お汐井取りで取ってきた「お汐井」は「清め」の意味がある。舁き手は体や山笠台に振り掛けたり、お汐井を入れた升を舁き山に吊るすなどして使用する。いわゆる「お清めの塩」と同じような使い方であり、博多では山笠に出る時はもちろんだが、普段から様々な場面で清めの塩と同じように使用される。

櫛田神社や筥崎宮、東区志賀島にある志賀海神社では、境内に清めの砂が入った箱が用意されており、清めの砂を体に振りかけてから拝礼に向かう。

なお、櫛田神社と筥崎宮は「お汐井」で、志賀海神社では「お潮井」という文字が使われている。これは朝すくった真砂は「お潮井」、夕方の真砂は「お汐井」と定義されているためである。

中洲流の7/1の当番町お汐井取り

中洲流は、7月1日の夕方から行う当番町お汐井取りには唯一参加せず、代わりに、役員のみが7月1日の早朝に箱崎浜を訪れ参拝する形を取っている。これは、1953年(昭和28年)に九州・山口を襲った大雨による大水害が関係する。
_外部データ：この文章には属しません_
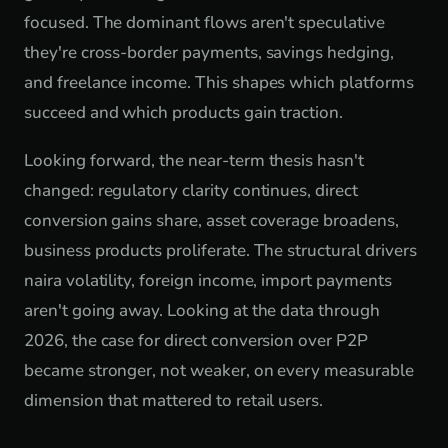
focused. The dominant flows aren't speculative
they're cross-border payments, savings hedging,
and freelance income. This shapes which platforms
succeed and which products gain traction.
Looking forward, the near-term thesis hasn't
changed: regulatory clarity continues, direct
conversion gains share, asset coverage broadens,
business products proliferate. The structural drivers
naira volatility, foreign income, import payments
aren't going away. Looking at the data through
2026, the case for direct conversion over P2P
became stronger, not weaker, on every measurable
dimension that mattered to retail users.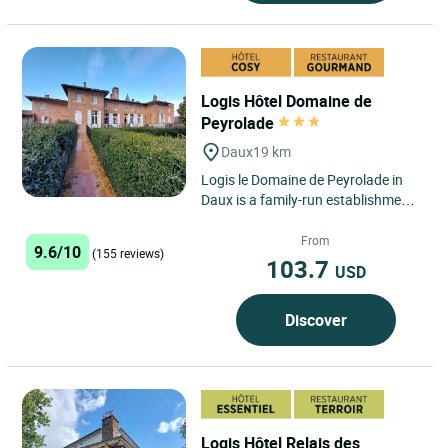
Logis Hôtel Domaine de
Peyrolade
Daux
19 km
Logis le Domaine de Peyrolade in
Daux is a family-run establishment
that welcomes guests to the
property owned by Aurélie's...
From
9.6/10
(155 reviews)
103.7
USD
Discover
Logis Hôtel Relais des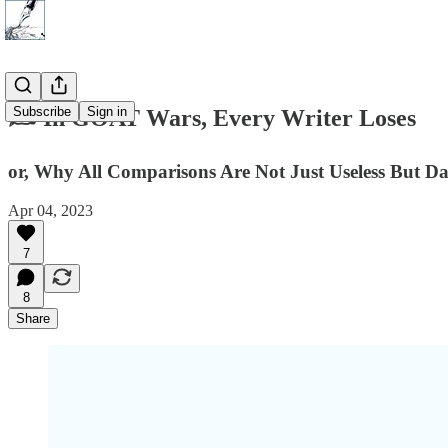
Subscribe
Sign in
✍️ In GOAT Wars, Every Writer Loses
or, Why All Comparisons Are Not Just Useless But D
Apr 04, 2023
7
8
Share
これは昭和28(1953)年、6月25日から6月29日にかけて九州地方北部を襲った集中豪雨による「昭和28年西日本水害」が発生。このためこの年の山笠行事は7/10のお汐井取り、7/11の朝山、7/12追い山ならし、7/15追い山以外の行事はすべて自粛となった。それを受けて、中洲流は7月1日の当番町お汐井取りを早朝に役員だけで行った経緯があり、それ以来中洲流の習わしとして現在も続いている。

アマチュアカメラマンのマナー問題

行事の進行スピードがゆっくりで被写体が多いこの行事は、カメラを趣味とするアマチュアカメラマンの絶好のシャッターチャンス行事で、特に箱崎浜は山笠でも有数の撮影スポットとなっている。
ただ、近年熱くなりすぎてる感があり、フレームに入った人への罵倒や小競り合い、山笠参加者を取り囲むように撮影してしまい結果として拝礼の邪魔になってしまったり、時には自分が撮影したいイメージに合わせたポーズや姿勢のリクエストなど、少々目に余る光景が多くなってきている。

一部の人からは「空気が悪い」とクレームが上がるほどで、近年では小競り合いの末、突き飛ばして現場から逃走する・・・などの事案も発生しており、箱崎浜でのマナー問題対策がここ近年重要懸案として高まりつつある。
撮影はぜひ楽しんでもらいたいが、マナーは重々に守ってもらいたいところである。